Is it possible in latest Python's C API to anyhow use all CPU cores?

Because of GIL Python can use only one CPU core at a time, thus performance is low on multi-core machine.

But C API has not-well-documented possibility to have several Interpreters within one C++ program.

Is it possible anyhow by incorporating several interpreters, even one interpreter per each C++ thread, to have separate GIL within each thread/interpreter and thus allow to run every C++ thread using a separate core hence using all 100% CPU performance?

It is said in docs that there is only one single GIL within one program, if I understand correctly, so different interpreters created by Py_NewInterpreter() share same GIL, and all of them can't have separate GIL. It means if I acquire GIL then all other interpreters will be blocked. Maybe I'm wrongly interpreting docs though...

The task is such that inside C++ program in each separate thread I want to execute PyRun_String(...), all threads will not share anything. Each such PyRun_String() is allowed to be run in a separate Interpreter if it will help.

Because all C++ threads don't share anything (hence don't share PyObject * instances) maybe it is possible not to acquire GIL at all? I don't know if global state (global variables) of Python C API need GIL protection or not? Maybe only PyObject * instance need to be protected, hence if C++ threads don't share PyObject* then maybe GIL is not needed to be acquired, does anybody know this?

Of cause I know that it is possible to spawn several processes running this C++ program. But right now I want to understand if task (using all 100% CPU cores) is solvable within one single C++ process.
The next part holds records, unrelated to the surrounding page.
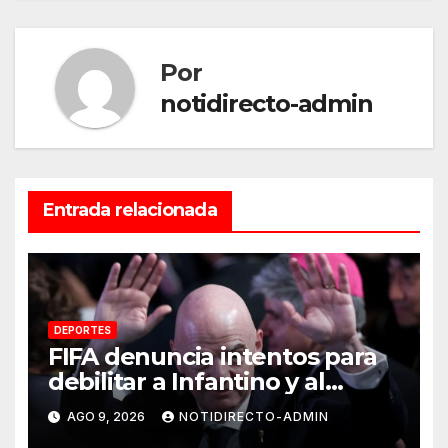
Por
notidirecto-admin
Entrada relacionada
DEPORTES
FIFA denuncia intentos para
debilitar a Infantino y al
propio organismo
AGO 9, 2026
NOTIDIRECTO-ADMIN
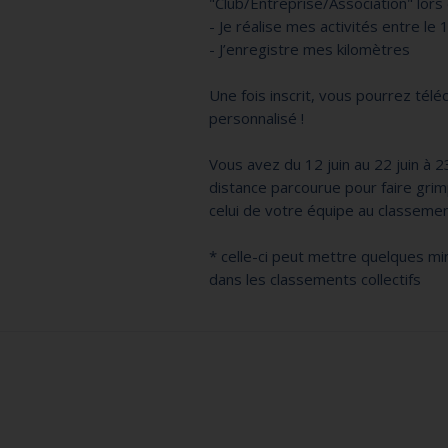
"Club/Entreprise/Association" lors 
- Je réalise mes activités entre le 1
- J’enregistre mes kilomètres
Une fois inscrit, vous pourrez tél
personnalisé !
Vous avez du 12 juin au 22 juin à 2
distance parcourue pour faire gri
celui de votre équipe au classeme
* celle-ci peut mettre quelques mi
dans les classements collectifs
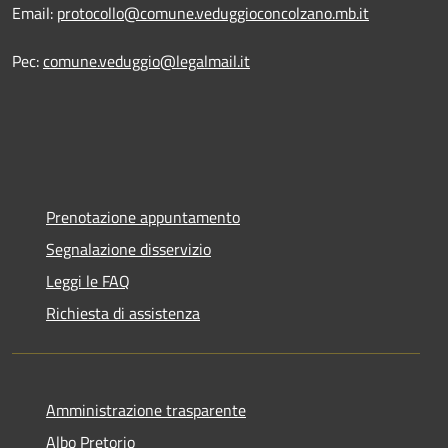
Email:
protocollo@comune.veduggioconcolzano.mb.it
Pec:
comune.veduggio@legalmail.it
Prenotazione appuntamento
Segnalazione disservizio
Leggi le FAQ
Richiesta di assistenza
Amministrazione trasparente
Albo Pretorio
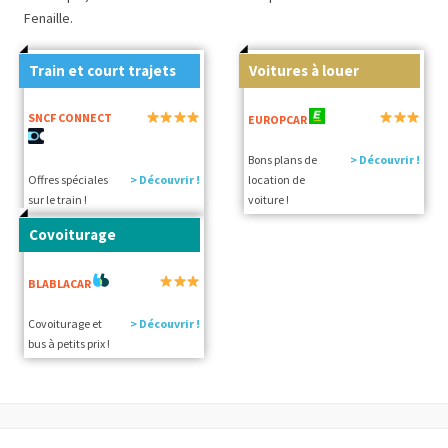
Fenaille.
Train et court trajets
Voitures à louer
SNCF CONNECT
EUROPCAR
Bons plans de
> Découvrir !
Offres spéciales
> Découvrir !
location de
sur le train !
voiture !
Covoiturage
BLABLACAR
Covoiturage et
> Découvrir !
bus à petits prix !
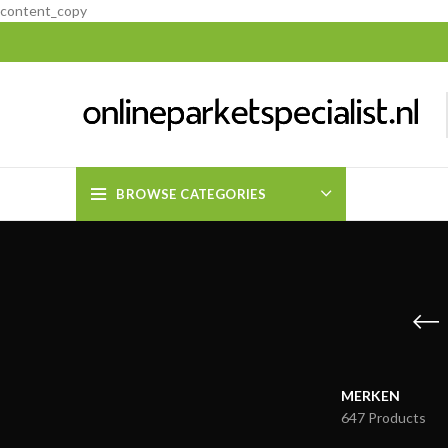
content_copy
BROWSE CATEGORIES
MERKEN
647 Products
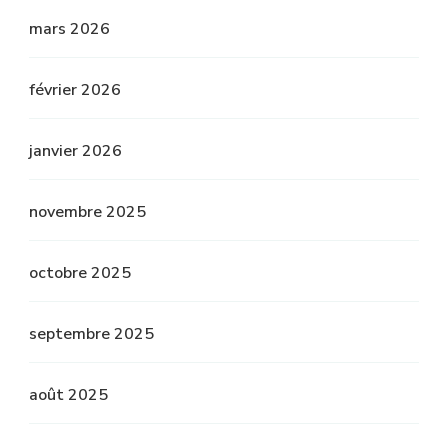
mars 2026
février 2026
janvier 2026
novembre 2025
octobre 2025
septembre 2025
août 2025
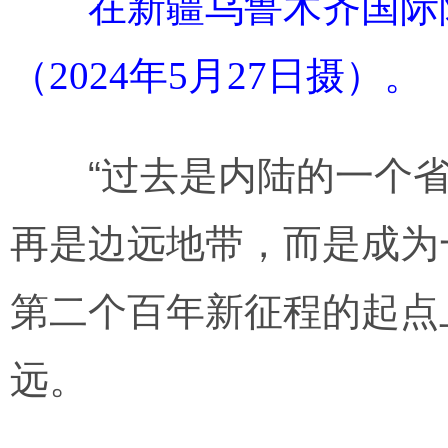
在新疆乌鲁木齐国际陆
（2024年5月27日摄）
“过去是内陆的一个省份
再是边远地带，而是成为
第二个百年新征程的起点
远。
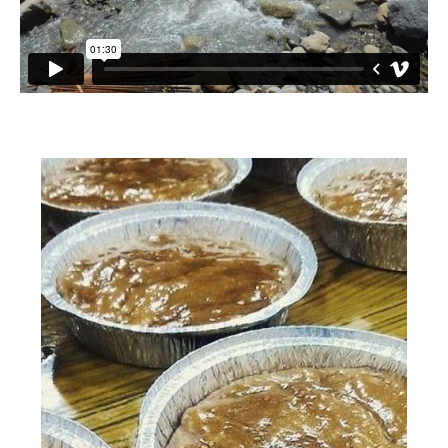
小愛小林
媒體上的小林
誰是大武壠族
語言傳承
祭儀信仰
工藝服飾
民族植物
風味飲食
歌舞文化
歡迎來部落
旅遊資訊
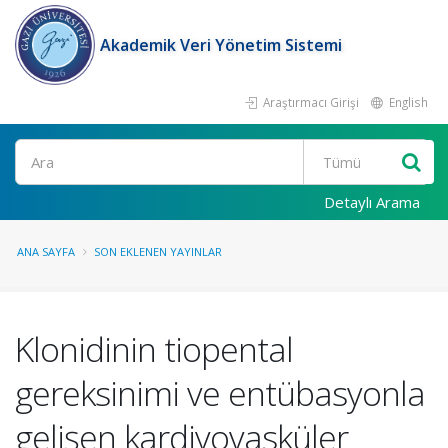
Akademik Veri Yönetim Sistemi
Araştırmacı Girişi
English
Ara
Detaylı Arama
ANA SAYFA
SON EKLENEN YAYINLAR
Klonidinin tiopental
gereksinimi ve entübasyonla
gelişen kardiyovasküler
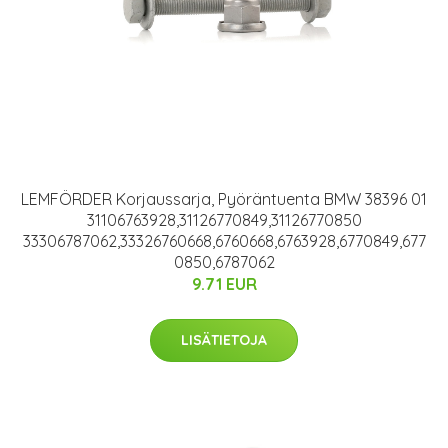
LEMFÖRDER Korjaussarja, Pyöräntuenta BMW 38396 01
31106763928,31126770849,31126770850
33306787062,33326760668,6760668,6763928,6770849,677
0850,6787062
9.71 EUR
LISÄTIETOJA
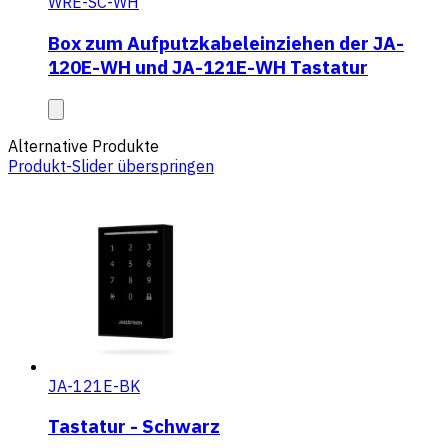
WRE-SC-WH
Box zum Aufputzkabeleinziehen der JA-
120E-WH und JA-121E-WH Tastatur
Alternative Produkte
Produkt-Slider überspringen
JA-121E-BK
Tastatur - Schwarz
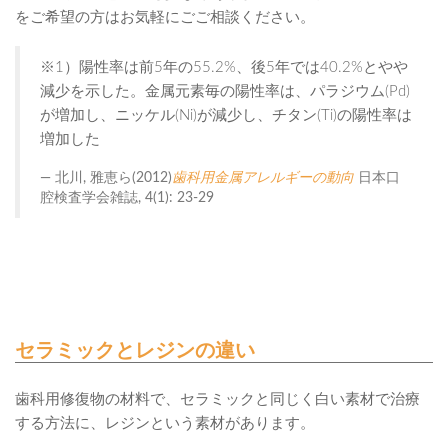
をご希望の方はお気軽にごご相談ください。
※1）陽性率は前5年の55.2%、後5年では40.2%とやや
減少を示した。金属元素毎の陽性率は、パラジウム(Pd)
が増加し、ニッケル(Ni)が減少し、チタン(Ti)の陽性率は
増加した
北川, 雅恵ら(2012)
歯科用金属アレルギーの動向
日本口
腔検査学会雑誌, 4(1): 23-29
セラミックとレジンの違い
歯科用修復物の材料で、セラミックと同じく白い素材で治療
する方法に、レジンという素材があります。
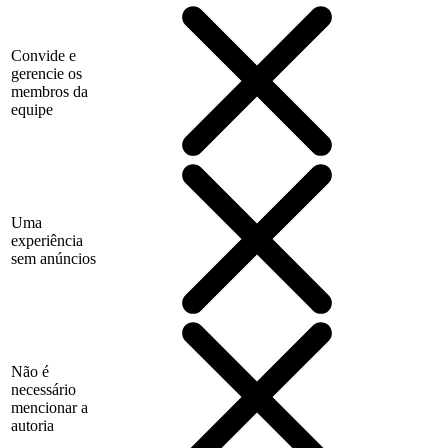
Convide e
gerencie os
membros da
equipe
Uma
experiência
sem anúncios
Não é
necessário
mencionar a
autoria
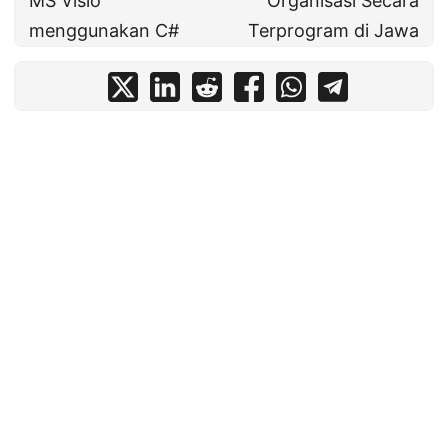
MS Visio
Organisasi Secara
menggunakan C#
Terprogram di Jawa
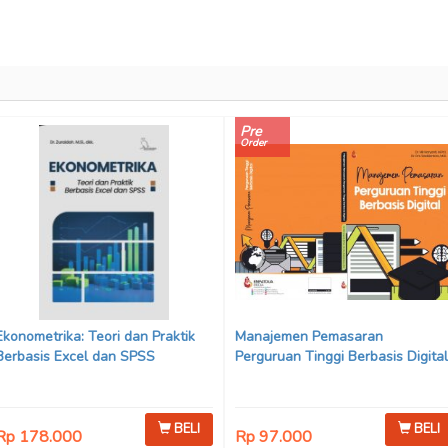
Pre
Order
Ekonometrika: Teori dan Praktik
Manajemen Pemasaran
Berbasis Excel dan SPSS
Perguruan Tinggi Berbasis Digital
BELI
BELI
Rp 178.000
Rp 97.000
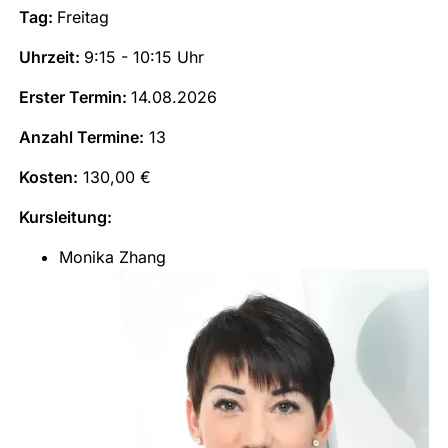
Tag:
Freitag
Uhrzeit:
9:15 - 10:15 Uhr
Erster Termin:
14.08.2026
Anzahl Termine:
13
Kosten:
130,00 €
Kursleitung:
Monika Zhang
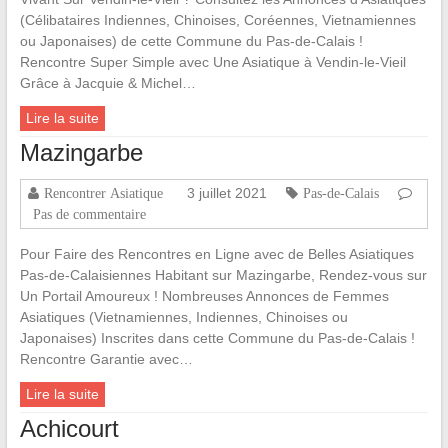
(Célibataires Indiennes, Chinoises, Coréennes, Vietnamiennes
ou Japonaises) de cette Commune du Pas-de-Calais !
Rencontre Super Simple avec Une Asiatique à Vendin-le-Vieil
Grâce à Jacquie & Michel…
Lire la suite
Mazingarbe
3 juillet 2021
Rencontrer Asiatique
Pas-de-Calais
Pas de commentaire
Pour Faire des Rencontres en Ligne avec de Belles Asiatiques
Pas-de-Calaisiennes Habitant sur Mazingarbe, Rendez-vous sur
Un Portail Amoureux ! Nombreuses Annonces de Femmes
Asiatiques (Vietnamiennes, Indiennes, Chinoises ou
Japonaises) Inscrites dans cette Commune du Pas-de-Calais !
Rencontre Garantie avec…
Lire la suite
Achicourt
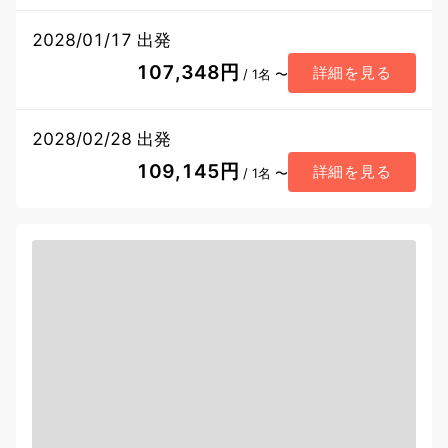
2028/01/17 出発
107,348円
詳細を見る
/ 1名 〜
2028/02/28 出発
109,145円
詳細を見る
/ 1名 〜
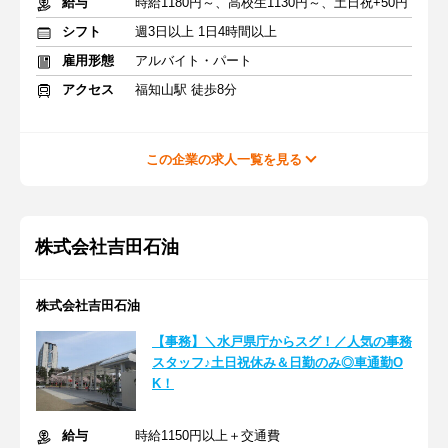
給与
時給1180円～、高校生1130円～、土日祝+50円
シフト
週3日以上 1日4時間以上
雇用形態
アルバイト・パート
アクセス
福知山駅 徒歩8分
この企業の求人一覧を見る
株式会社吉田石油
株式会社吉田石油
【事務】＼水戸県庁からスグ！／人気の事務
スタッフ♪土日祝休み＆日勤のみ◎車通勤O
K！
給与
時給1150円以上＋交通費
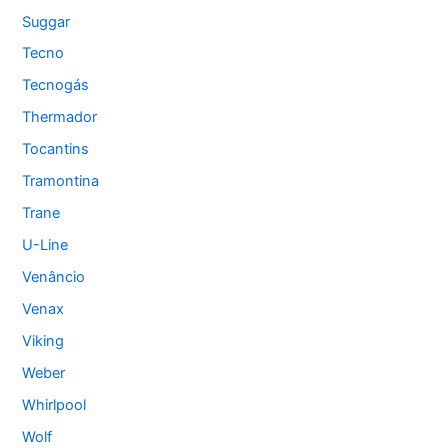
Suggar
Tecno
Tecnogás
Thermador
Tocantins
Tramontina
Trane
U-Line
Venâncio
Venax
Viking
Weber
Whirlpool
Wolf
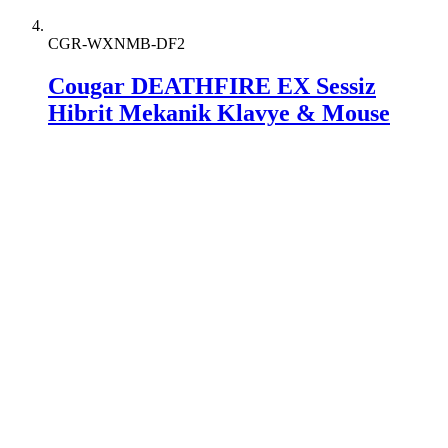
CGR-WXNMB-DF2
Cougar DEATHFIRE EX Sessiz
Hibrit Mekanik Klavye & Mouse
I was also thinking that it maybe possible through next solution: Python C API is linked via python39.lib, it has some global C variables, these global variables hold state of C Interpreter. Maybe it is possible somehow to link library in such a way that all global variables go into some relocatable region, so that later in each C++ thread I create separate memory region with global variable. Thus every thread will have its copy of global variables, resulting in having totally separated Interpreter state in each thread. But I don't know about any way to make global variables relocatable for single given .lib file, do you know of any ways to do that?

Solution

Currently, cpython uses one shared GIL for all interpreters. The GIL needs to be held when running python code to protect internal structures. Because of this, python code can not be concurrently executed, even in separate interpreters.

Python 3.10 will have incomplete support for this ([subinterpreters] Meta issue: per-interpreter GIL), but it needs to be enabled at build time with --experimental-isolated-subinterpreters.